*** Opening TASK MATERIAL ***

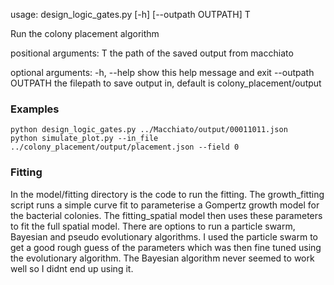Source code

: 
usage: design_logic_gates.py [-h] [--outpath OUTPATH] T

Run the colony placement algorithm

positional arguments:
  T                  the path of the saved output from macchiato

optional arguments:
  -h, --help         show this help message and exit
  --outpath OUTPATH  the filepath to save output in, default is
                     colony_placement/output


### Examples 
```
python design_logic_gates.py ../Macchiato/output/00011011.json
python simulate_plot.py --in_file ../colony_placement/output/placement.json --field 0

```

### Fitting 

In the model/fitting directory is the code to run the fitting. The growth_fitting script runs a simple curve fit to parameterise a Gompertz growth model for the bacterial colonies. The fitting_spatial model then uses these parameters to fit the full spatial model. There are options to run a particle swarm, Bayesian and pseudo evolutionary algorithms. I used the particle swarm to get a good rough guess of the parameters which was then fine tuned using the evolutionary algorithm. The Bayesian algorithm never seemed to work well so I didnt end up using it. 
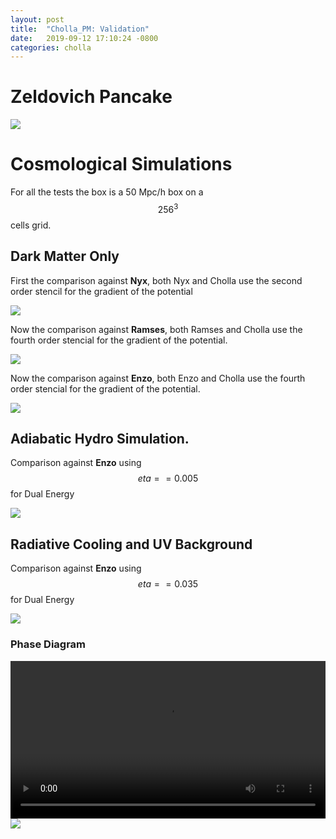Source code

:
 ```yaml
---
layout: post
title:  "Cholla_PM: Validation"
date:   2019-09-12 17:10:24 -0800
categories: cholla
---
```


# Zeldovich Pancake

<img src="{{ site.url }}assets/images/zeldovich_78.png">



# Cosmological Simulations

For all the tests the box is a 50 Mpc/h box on a $$256^3$$ cells grid.

## Dark Matter Only

First the comparison against **Nyx**, both Nyx and Cholla use the second order stencil for the gradient of the potential

<img src="{{ site.url }}assets/images/power_dm_nyx_50Mpc.png">


Now the comparison against **Ramses**, both Ramses and Cholla use the fourth order stencial for the gradient of the potential.

<img src="{{ site.url }}assets/images/power_dm_256_ramses.png">

Now the comparison against **Enzo**, both Enzo and Cholla use the fourth order stencial for the gradient of the potential.


<img src="{{ site.url }}assets/images/power_dm_enzo_grav4.png">

## Adiabatic Hydro Simulation.

Comparison against **Enzo** using $$eta==0.005$$ for Dual Energy

<img src="{{ site.url }}assets/images/ps_256_hydro_enzo_SIMPLE_PPMP_eta0.005_beta0.00_grav4.png">


## Radiative Cooling and UV Background

Comparison against **Enzo** using $$eta==0.035$$ for Dual Energy

<img src="{{ site.url }}assets/images/ps_256_SIMPLE_PPMP_eta0.035_beta0.00_grav4.png">


### Phase Diagram

<div style="text-align: center">
<video src="{{ site.url }}assets/videos/phase_diagram_256_cool_grav4.mp4" width="100%"  height="auto" controls preload> </video>
</div>


<img src="{{ site.url }}assets/images/phase_diagram_33.png">




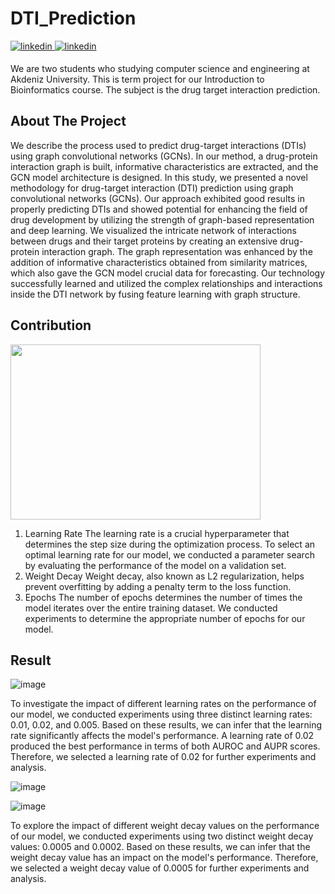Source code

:# DTI_Prediction
<a href="https://www.linkedin.com/in/bengisu-sahin/" target="_blank">
<img src=https://img.shields.io/badge/linkedin-%231E77B5.svg?&style=for-the-badge&logo=linkedin&logoColor=white alt=linkedin style="margin-bottom: 5px;" />
</a>
<a href="https://www.linkedin.com/in/aybarsduran/" target="_blank">
<img src=https://img.shields.io/badge/linkedin-%231E77B5.svg?&style=for-the-badge&logo=linkedin&logoColor=white alt=linkedin style="margin-bottom: 5px;" />
</a>

  We are two students who studying computer science and engineering at Akdeniz University. This is term project for our Introduction to Bioinformatics course. The subject is the drug target interaction prediction.

<!-- ABOUT THE PROJECT -->
## About The Project
  We describe the process used to predict drug-target interactions (DTIs) using graph convolutional networks (GCNs). In our method, a drug-protein interaction graph is built, informative characteristics are extracted, and the GCN model architecture is designed.
  In this study, we presented a novel methodology for drug-target interaction (DTI) prediction using graph convolutional networks (GCNs). 
	Our approach exhibited good results in properly predicting DTIs and showed potential for enhancing the field of drug development by utilizing the strength of graph-based representation and deep learning.
	We visualized the intricate network of interactions between drugs and their target proteins by creating an extensive drug-protein interaction graph. The graph representation was enhanced by the addition of informative characteristics obtained from similarity matrices, which also gave the GCN model crucial data for forecasting. Our technology successfully learned and utilized the complex relationships and interactions inside the DTI network by fusing feature learning with graph structure.

## Contribution
<img src="https://github.com/bengisusaahin/DTI_Prediction/assets/74653216/fa7504e8-5cb8-427f-88d0-681cf764d798" width="400" height="280">

1) Learning Rate
The learning rate is a crucial hyperparameter that determines the step size during the optimization process. To select an optimal learning rate for our model, we conducted a parameter search by evaluating the performance of the model on a validation set. 
2) Weight Decay
Weight decay, also known as L2 regularization, helps prevent overfitting by adding a penalty term to the loss function.
3) Epochs
The number of epochs determines the number of times the model iterates over the entire training dataset. We conducted experiments to determine the appropriate number of epochs for our model. 

## Result
![image](https://github.com/bengisusaahin/DTI_Prediction/assets/74653216/bcd301ac-ee27-4065-877d-679243df8a32)

To investigate the impact of different learning rates on the performance of our model, we conducted experiments using three distinct learning rates: 0.01, 0.02, and 0.005. 
Based on these results, we can infer that the learning rate significantly affects the model's performance. A learning rate of 0.02 produced the best performance in terms of both AUROC and AUPR scores. Therefore, we selected a learning rate of 0.02 for further experiments and analysis.

![image](https://github.com/bengisusaahin/DTI_Prediction/assets/74653216/066c94e1-196a-46da-80dd-979adcad9312)

![image](https://github.com/bengisusaahin/DTI_Prediction/assets/74653216/8dd43076-8c8c-4437-ab35-837dfed5ea21)

To explore the impact of different weight decay values on the performance of our model, we conducted experiments using two distinct weight decay values: 0.0005 and 0.0002. 
Based on these results, we can infer that the weight decay value has an impact on the model's performance. Therefore, we selected a weight decay value of 0.0005 for further experiments and analysis.




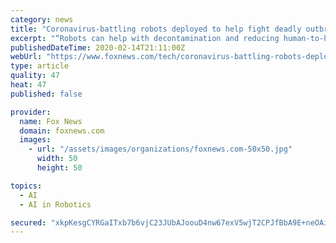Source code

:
 ```yaml
---
category: news
title: "Coronavirus-battling robots deployed to help fight deadly outbreak in China"
excerpt: "“Robots can help with decontamination and reducing human-to-human transmission risk by reducing exposure,” O'Malley said. \"Artificial intelligence might be helpful in data science aspects, tracking information about the spread of cases to determine risk profiles and identify ways to limit spread if we understand better how it is spread."
publishedDateTime: 2020-02-14T21:11:00Z
webUrl: "https://www.foxnews.com/tech/coronavirus-battling-robots-deployed-help-fight-deadly-outbreak-china"
type: article
quality: 47
heat: 47
published: false

provider:
  name: Fox News
  domain: foxnews.com
  images:
    - url: "/assets/images/organizations/foxnews.com-50x50.jpg"
      width: 50
      height: 50

topics:
  - AI
  - AI in Robotics

secured: "xkpKesgCYRGaITxb7b6vjC23JUbAJoouD4nw67exV5wjT2CPJfBbA9E+neOAizaZJKlfpO4I1KhGmz2kQEZZbZyBGIhgYaD08anmwdVhvzZymP76tXz0NJ3w/kRFh3FEWywK+mjLb6/7huiCHcAHhYOaglWsT+hUsLnz7FjqkXRhhPFOKV0gBJe9/f344e41VU4pRmR/C+8ubsujg2CiyKRAh/l2nr2Df+hzHFDA6m8bBEICRrwxxY71souGCok3XftahHWEGOOH+z4lGR8YY+sFhGhU0Zp+n8WQwKjhnNIn5Nw+Bw0/z4nwUBO3dYsHbzzX8H74DBe01fdXNj/RPCiAvz5DDnPKlVMI6j1pjZnWEVqtA4VJ3y6tcJGHtisKBvaroTSSSjFLD90gMzZxXlPkRn06P+lSNUvk/3sxb8e5xdWPQ2rlDetK6rOnFL9+xW2xPMQkrakvOOCopHKmhXFY2XYtTqQOdrIbilr41es=;eIcpcQNJLsbRMSUdR6Vxtg=="
---
```


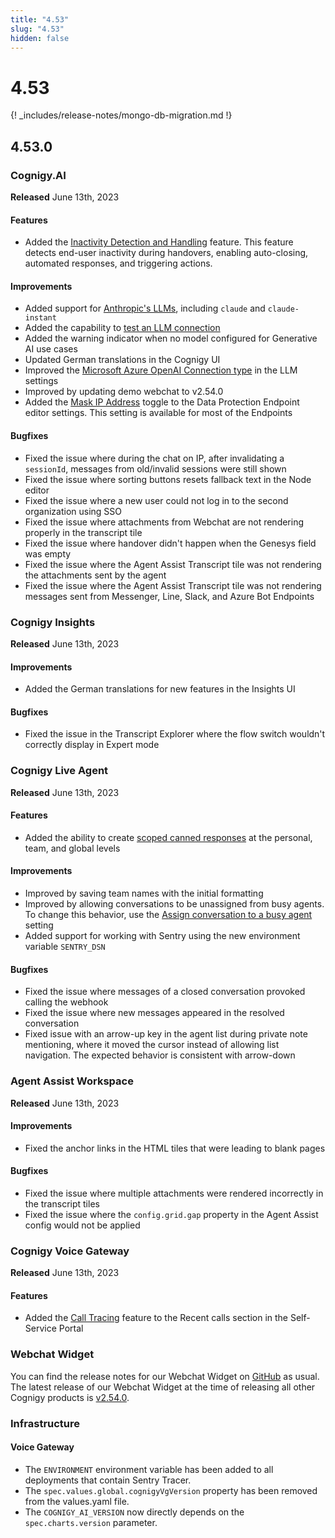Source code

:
 ```yaml
---
title: "4.53"
slug: "4.53"
hidden: false
---
```


# 4.53

{! _includes/release-notes/mongo-db-migration.md !}

## 4.53.0

### Cognigy.AI

**Released** June 13th, 2023

#### Features

- Added the [Inactivity Detection and Handling](../ai/handover-providers/user-inactivity-detection.md) feature. This feature detects end-user inactivity during handovers, enabling auto-closing, automated responses, and triggering actions.

#### Improvements

- Added support for [Anthropic's LLMs](../ai/resources/build/llm.md#supported-models), including `claude` and `claude-instant`
- Added the capability to [test an LLM connection](../ai/resources/build/llm.md#add-a-model) 
- Added the warning indicator when no model configured for Generative AI use cases
- Updated German translations in the Cognigy UI
- Improved the [Microsoft Azure OpenAI Connection type](../ai/resources/build/llm.md#add-a-model) in the LLM settings
- Improved by updating demo webchat to v2.54.0
- Added the [Mask IP Address](../ai/endpoints/data-protection-and-analytics.md) toggle to the Data Protection Endpoint editor settings. This setting is available for most of the Endpoints

#### Bugfixes

- Fixed the issue where during the chat on IP, after invalidating a `sessionId`, messages from old/invalid sessions were still shown
- Fixed the issue where sorting buttons resets fallback text in the Node editor
- Fixed the issue where a new user could not log in to the second organization using SSO
- Fixed the issue where attachments from Webchat are not rendering properly in the transcript tile
- Fixed the issue where handover didn't happen when the Genesys field was empty
- Fixed the issue where the Agent Assist Transcript tile was not rendering the attachments sent by the agent
- Fixed the issue where the Agent Assist Transcript tile was not rendering messages sent from Messenger, Line, Slack, and Azure Bot Endpoints

### Cognigy Insights

**Released** June 13th, 2023

#### Improvements

- Added the German translations for new features in the Insights UI

#### Bugfixes

- Fixed the issue in the Transcript Explorer where the flow switch wouldn't correctly display in Expert mode

### Cognigy Live Agent

**Released** June 13th, 2023

#### Features

- Added the ability to create [scoped canned responses](../live-agent/canned-responses.md#create-a-canned-response) at the personal, team, and global levels

#### Improvements

- Improved by saving team names with the initial formatting
- Improved by allowing conversations to be unassigned from busy agents. To change this behavior, use the [Assign conversation to a busy agent](../live-agent/account-settings.md) setting
- Added support for working with Sentry using the new environment variable `SENTRY_DSN`

#### Bugfixes

- Fixed the issue where messages of a closed conversation provoked calling the webhook
- Fixed the issue where new messages appeared in the resolved conversation
- Fixed issue with an arrow-up key in the agent list during private note mentioning, where it moved the cursor instead of allowing list navigation. The expected behavior is consistent with arrow-down

### Agent Assist Workspace

**Released** June 13th, 2023

#### Improvements

- Fixed the anchor links in the HTML tiles that were leading to blank pages

#### Bugfixes

- Fixed the issue where multiple attachments were rendered incorrectly in the transcript tiles
- Fixed the issue where the `config.grid.gap` property in the Agent Assist config would not be applied

### Cognigy Voice Gateway

**Released** June 13th, 2023

#### Features

- Added the [Call Tracing](../voicegateway/webapp/recent-calls.md) feature to the Recent calls section in the Self-Service Portal

### Webchat Widget

You can find the release notes for our Webchat Widget on [GitHub](https://github.com/Cognigy/WebchatWidget/releases) as usual. The latest release of our Webchat Widget at the time of releasing all other Cognigy products is [v2.54.0](https://github.com/Cognigy/WebchatWidget/releases/tag/v2.54.0).

### Infrastructure

#### Voice Gateway

- The `ENVIRONMENT` environment variable has been added to all deployments that contain Sentry Tracer.
- The `spec.values.global.cognigyVgVersion` property has been removed from the values.yaml file.
- The `COGNIGY_AI_VERSION` now directly depends on the `spec.charts.version` parameter.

*** Closing TASK MATERIAL ***

■ **EXERCISE REQUIREMENTS**
Identify the lines of the entries containing the string "linkedin". Copy each such line.

■ **REPLY TO THE EXERCISE**
<a href="https://www.linkedin.com/in/bengisu-sahin/" target="_blank">
<img src=https://img.shields.io/badge/linkedin-%231E77B5.svg?&style=for-the-badge&logo=linkedin&logoColor=white alt=linkedin style="margin-bottom: 5px;" />
<a href="https://www.linkedin.com/in/aybarsduran/" target="_blank">
<img src=https://img.shields.io/badge/linkedin-%231E77B5.svg?&style=for-the-badge&logo=linkedin&logoColor=white alt=linkedin style="margin-bottom: 5px;" />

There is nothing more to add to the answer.